If ATM withdrawals define the extent of your banking
relationship, start working on establishing more human contacts at
your bank. Months before you start your business, visit your local
branch manager or business banker, and introduce yourself and your
business plan. The description should be brief, but be sure to
mention your interest in developing a small-business-friendly
banking relationship.
Expanding your network might also turn up some unexpected
answers to financing needs while helping you fine-tune your
business strategy. Jan Norman, a small-business expert and author
of What No One Ever Tells You About Financing Your Own
Business, suggests contacting business owners in similar fields
to gauge the market for your idea, preferably companies big enough
not to feel a competitive threat. If local competitors balk, try
reaching out to other geographic areas. While this might not lead
to an investment, entrepreneurs often gain useful tips, says
Norman, such as the names of equipment leasing agents or suppliers
who will give favorable terms to young companies.
Other sources for reaching out to business owners are trade
association meetings, local chambers of commerce, rotary clubs, new
entrepreneur forums, business breakfasts and business-school
lectures open to the public. "Every community has its
network," says Thomas C. Kinnear, executive director of the
Zell Lurie Institute for Entrepreneurial Studies at the University
of Michigan, Ann Arbor's Ross School of Business. "You
have to get to know the people who know the people in it."

------

__Direction__.
Return everything from "If ATM withdrawals" down to "banking relationship." in the small-business networking passage, word for word.

------

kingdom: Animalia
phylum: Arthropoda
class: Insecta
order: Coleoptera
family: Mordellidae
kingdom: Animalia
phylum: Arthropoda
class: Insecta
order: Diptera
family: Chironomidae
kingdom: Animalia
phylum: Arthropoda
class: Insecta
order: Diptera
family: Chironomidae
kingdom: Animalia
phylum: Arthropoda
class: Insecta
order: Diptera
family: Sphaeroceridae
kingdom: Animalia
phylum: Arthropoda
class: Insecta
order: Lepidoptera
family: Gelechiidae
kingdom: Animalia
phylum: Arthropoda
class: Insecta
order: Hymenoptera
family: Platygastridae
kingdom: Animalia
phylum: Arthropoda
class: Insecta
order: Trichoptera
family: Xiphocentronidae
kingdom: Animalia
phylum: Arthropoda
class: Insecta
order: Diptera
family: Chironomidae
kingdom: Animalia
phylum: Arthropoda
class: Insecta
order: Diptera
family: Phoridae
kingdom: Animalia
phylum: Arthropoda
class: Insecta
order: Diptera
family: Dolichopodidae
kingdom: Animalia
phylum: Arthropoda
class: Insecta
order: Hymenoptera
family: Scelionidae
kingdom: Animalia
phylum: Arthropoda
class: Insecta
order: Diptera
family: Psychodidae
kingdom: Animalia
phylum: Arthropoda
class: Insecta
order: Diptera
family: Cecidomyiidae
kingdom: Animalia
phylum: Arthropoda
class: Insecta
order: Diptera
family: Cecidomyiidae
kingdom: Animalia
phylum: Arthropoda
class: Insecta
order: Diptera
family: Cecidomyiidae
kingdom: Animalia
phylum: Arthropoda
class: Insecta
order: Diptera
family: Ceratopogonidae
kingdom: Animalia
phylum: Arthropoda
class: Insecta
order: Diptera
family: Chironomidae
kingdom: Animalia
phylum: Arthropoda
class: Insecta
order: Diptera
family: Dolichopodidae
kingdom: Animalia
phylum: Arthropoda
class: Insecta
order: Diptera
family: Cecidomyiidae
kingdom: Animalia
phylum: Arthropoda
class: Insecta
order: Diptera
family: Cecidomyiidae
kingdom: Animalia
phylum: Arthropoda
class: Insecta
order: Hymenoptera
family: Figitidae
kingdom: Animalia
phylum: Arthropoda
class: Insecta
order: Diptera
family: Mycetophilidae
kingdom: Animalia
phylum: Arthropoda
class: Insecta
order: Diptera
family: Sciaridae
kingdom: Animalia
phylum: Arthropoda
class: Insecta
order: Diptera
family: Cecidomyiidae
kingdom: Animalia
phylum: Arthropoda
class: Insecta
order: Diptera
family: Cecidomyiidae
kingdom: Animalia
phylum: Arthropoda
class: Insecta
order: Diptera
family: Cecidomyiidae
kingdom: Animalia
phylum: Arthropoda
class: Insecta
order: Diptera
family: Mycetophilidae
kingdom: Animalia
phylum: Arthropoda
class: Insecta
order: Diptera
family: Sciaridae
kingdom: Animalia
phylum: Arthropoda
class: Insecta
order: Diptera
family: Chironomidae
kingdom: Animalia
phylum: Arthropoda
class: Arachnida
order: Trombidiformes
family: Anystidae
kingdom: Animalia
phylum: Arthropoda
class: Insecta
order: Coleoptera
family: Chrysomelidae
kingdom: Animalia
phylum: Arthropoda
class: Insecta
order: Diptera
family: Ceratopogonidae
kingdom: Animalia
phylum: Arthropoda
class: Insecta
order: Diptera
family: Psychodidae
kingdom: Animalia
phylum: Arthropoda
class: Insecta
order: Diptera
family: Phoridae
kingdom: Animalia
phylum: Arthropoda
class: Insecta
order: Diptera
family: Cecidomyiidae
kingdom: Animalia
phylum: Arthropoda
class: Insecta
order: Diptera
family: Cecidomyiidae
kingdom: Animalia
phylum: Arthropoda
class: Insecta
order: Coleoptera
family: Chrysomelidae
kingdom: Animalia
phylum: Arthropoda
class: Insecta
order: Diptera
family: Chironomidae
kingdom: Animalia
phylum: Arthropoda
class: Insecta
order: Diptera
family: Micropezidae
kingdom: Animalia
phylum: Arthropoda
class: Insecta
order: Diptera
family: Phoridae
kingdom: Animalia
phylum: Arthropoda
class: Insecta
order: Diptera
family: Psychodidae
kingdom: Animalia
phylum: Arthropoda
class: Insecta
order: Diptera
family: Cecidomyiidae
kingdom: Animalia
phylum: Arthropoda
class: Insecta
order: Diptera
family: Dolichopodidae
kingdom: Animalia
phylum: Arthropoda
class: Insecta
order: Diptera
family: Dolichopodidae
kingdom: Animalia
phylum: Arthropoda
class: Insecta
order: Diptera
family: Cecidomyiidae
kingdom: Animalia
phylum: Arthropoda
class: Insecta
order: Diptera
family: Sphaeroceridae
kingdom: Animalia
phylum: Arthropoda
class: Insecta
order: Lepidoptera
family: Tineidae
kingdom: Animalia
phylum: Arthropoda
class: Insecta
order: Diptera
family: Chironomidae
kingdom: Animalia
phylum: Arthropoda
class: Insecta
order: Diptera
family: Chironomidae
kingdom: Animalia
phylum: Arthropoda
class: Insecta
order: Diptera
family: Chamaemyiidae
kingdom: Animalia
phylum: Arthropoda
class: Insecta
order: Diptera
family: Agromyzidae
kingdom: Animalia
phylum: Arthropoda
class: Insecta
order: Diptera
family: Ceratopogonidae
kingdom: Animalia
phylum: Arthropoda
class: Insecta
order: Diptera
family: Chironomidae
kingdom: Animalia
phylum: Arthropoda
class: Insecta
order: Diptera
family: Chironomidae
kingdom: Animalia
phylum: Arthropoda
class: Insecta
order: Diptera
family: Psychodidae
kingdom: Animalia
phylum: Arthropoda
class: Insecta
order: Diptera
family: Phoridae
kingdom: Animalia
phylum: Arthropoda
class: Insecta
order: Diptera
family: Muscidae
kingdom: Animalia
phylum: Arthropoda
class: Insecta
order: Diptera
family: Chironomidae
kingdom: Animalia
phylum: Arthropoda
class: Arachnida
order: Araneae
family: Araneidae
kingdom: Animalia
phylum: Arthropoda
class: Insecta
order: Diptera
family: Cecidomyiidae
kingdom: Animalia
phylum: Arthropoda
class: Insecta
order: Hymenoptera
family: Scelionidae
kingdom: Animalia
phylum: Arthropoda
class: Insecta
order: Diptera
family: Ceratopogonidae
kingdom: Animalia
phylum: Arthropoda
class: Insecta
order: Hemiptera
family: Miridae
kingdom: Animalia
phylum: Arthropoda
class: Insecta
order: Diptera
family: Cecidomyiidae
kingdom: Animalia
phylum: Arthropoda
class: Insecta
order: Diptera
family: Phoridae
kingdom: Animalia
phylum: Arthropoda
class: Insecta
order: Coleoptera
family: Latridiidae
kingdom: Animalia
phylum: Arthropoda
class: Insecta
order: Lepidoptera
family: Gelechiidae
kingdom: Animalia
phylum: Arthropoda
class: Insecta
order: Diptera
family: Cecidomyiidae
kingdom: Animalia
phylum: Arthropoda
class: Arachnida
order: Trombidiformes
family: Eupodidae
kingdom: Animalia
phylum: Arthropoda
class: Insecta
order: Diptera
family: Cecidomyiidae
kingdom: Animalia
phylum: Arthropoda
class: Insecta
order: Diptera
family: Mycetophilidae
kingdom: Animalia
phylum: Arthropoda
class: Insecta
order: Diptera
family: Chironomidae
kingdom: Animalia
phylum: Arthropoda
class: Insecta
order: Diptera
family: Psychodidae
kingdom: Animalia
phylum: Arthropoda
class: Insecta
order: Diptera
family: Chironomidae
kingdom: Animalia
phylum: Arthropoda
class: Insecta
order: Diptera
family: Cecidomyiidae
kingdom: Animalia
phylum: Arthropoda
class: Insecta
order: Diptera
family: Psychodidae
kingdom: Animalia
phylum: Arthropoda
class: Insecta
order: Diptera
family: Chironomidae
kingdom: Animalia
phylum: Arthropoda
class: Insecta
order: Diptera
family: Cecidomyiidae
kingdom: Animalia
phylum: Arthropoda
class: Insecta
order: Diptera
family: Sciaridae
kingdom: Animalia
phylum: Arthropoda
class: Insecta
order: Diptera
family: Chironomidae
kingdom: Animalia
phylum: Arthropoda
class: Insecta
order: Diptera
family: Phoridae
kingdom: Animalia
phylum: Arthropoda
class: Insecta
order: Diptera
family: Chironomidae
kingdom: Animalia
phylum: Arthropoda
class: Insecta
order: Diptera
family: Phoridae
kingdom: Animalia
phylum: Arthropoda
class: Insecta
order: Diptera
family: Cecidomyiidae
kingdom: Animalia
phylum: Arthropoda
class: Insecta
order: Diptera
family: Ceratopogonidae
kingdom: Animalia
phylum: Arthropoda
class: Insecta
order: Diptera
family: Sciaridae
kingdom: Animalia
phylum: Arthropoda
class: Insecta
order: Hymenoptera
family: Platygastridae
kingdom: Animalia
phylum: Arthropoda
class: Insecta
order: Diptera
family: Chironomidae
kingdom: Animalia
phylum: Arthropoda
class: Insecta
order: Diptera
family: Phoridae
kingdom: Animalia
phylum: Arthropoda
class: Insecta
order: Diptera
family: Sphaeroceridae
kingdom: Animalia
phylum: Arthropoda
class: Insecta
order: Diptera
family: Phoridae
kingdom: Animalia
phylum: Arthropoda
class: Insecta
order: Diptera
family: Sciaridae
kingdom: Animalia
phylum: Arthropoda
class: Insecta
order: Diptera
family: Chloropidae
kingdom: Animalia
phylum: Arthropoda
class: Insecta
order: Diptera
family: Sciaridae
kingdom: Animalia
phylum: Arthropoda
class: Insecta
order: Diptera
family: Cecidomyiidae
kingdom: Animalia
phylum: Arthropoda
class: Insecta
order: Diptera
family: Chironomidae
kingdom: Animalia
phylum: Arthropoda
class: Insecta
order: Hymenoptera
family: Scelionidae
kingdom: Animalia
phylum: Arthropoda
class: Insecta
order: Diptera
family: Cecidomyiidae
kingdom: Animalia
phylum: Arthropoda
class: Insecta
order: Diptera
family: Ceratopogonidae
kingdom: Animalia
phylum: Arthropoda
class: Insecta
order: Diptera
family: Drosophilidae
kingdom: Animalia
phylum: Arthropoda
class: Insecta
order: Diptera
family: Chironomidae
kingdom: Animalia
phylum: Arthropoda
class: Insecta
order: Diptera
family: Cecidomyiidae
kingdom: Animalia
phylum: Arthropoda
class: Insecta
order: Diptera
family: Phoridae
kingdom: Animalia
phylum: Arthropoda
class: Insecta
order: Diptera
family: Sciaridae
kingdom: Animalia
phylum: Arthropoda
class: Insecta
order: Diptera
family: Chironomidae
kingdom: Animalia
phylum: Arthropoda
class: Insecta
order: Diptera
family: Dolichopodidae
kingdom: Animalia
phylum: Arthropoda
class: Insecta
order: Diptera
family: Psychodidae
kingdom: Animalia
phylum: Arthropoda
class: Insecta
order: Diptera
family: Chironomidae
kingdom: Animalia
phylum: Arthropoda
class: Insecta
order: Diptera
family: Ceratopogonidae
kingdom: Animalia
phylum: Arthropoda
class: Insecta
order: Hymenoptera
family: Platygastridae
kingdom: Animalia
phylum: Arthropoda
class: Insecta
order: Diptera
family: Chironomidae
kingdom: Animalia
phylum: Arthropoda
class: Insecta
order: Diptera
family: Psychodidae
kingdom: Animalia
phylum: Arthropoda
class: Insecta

------

__Solution__.
If ATM withdrawals define the extent of your banking
relationship, start working on establishing more human contacts at
your bank. Months before you start your business, visit your local
branch manager or business banker, and introduce yourself and your
business plan. The description should be brief, but be sure to
mention your interest in developing a small-business-friendly
banking relationship.